##### LISTED RECORDS #####

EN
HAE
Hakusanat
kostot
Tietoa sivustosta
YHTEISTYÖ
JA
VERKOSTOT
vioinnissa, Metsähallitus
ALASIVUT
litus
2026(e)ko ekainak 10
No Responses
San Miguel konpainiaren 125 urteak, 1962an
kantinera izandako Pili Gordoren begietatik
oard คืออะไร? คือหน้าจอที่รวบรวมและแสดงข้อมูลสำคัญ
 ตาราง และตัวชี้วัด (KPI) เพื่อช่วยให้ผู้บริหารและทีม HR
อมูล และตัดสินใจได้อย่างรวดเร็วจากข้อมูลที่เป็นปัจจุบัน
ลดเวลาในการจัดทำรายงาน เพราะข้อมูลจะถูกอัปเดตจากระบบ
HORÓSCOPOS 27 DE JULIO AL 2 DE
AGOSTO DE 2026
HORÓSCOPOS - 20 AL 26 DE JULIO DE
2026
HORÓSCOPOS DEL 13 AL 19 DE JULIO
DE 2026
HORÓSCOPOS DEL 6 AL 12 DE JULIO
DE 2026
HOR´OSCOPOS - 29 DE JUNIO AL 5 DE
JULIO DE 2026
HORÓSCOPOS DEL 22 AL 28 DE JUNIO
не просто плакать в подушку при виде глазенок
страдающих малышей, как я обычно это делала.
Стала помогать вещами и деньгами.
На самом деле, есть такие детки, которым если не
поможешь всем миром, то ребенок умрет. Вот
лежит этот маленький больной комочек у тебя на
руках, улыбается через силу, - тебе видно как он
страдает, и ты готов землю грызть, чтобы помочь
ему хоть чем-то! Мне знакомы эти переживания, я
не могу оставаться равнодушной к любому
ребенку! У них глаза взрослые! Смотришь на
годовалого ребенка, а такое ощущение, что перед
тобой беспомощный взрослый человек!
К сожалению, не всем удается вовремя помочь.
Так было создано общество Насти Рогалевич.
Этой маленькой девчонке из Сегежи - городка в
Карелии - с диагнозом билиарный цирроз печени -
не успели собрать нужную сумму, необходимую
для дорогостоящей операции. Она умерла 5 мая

#####

EXERCISE AIM |
Which lines in the records above contain the string "помочь"? Copy them.

RESPONSE TO THIS TASK |
страдает, и ты готов землю грызть, чтобы помочь
К сожалению, не всем удается вовремя помочь.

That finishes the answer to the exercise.